On April 19, 2016, Eddie Bolden walked out of jail, exonerated and a free man for the first time in 22 years, thanks to the efforts of private investigator Susan Carlson and a legal team led by RSHC founding partner Ron Safer.

Susan Carlson became convinced that Eddie Bolden had been wrongfully convicted of murder, so she tracked down and interviewed alibi witnesses who were not called during his trial. Then she approached Ron Safer, a former federal prosecutor, and asked him to take the case after several other lawyers turned her down.

"At first, I told her that I had a full plate and was too busy to take it on,'" Safer admitted, “She was completely convinced that he was innocent and told me that if I had any doubt in my mind after I read the trial transcripts, I could say no. But after reviewing them, I agreed with her and took the case.”

Ms. Carlson, who became a private investigator at age 51, passed away due to complications from asthma, at age 63, three years before she was able to witness the rewards of her tireless efforts on Bolden’s behalf.

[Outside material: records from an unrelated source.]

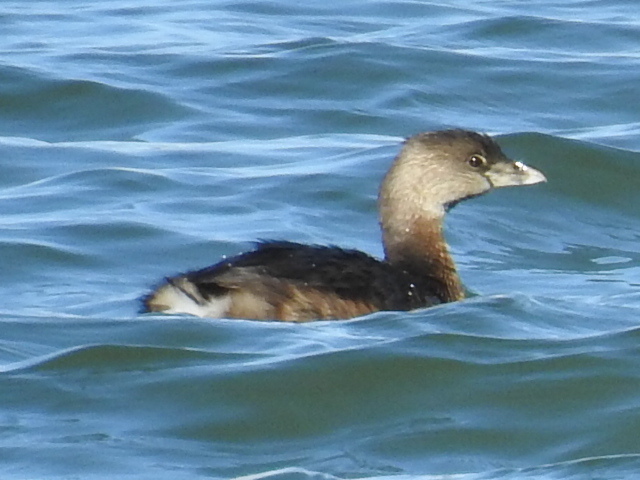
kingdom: Animalia
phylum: Chordata
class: Aves
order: Podicipediformes
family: Podicipedidae
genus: Podilymbus
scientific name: Podilymbus podiceps
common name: Pied-billed grebe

Immediately after he was released, Bolden, who had been sentenced to life in prison, thanked Carlson and her investigative partner, William Sheehan, as well as Safer and his other lawyers for working so hard to see that justice was done. Susan Carlson’s son David, quoted in a Chicago Tribune story about the case, challenged others to follow their example by asking, "What can we do for people who are the next Eddie Bolden?"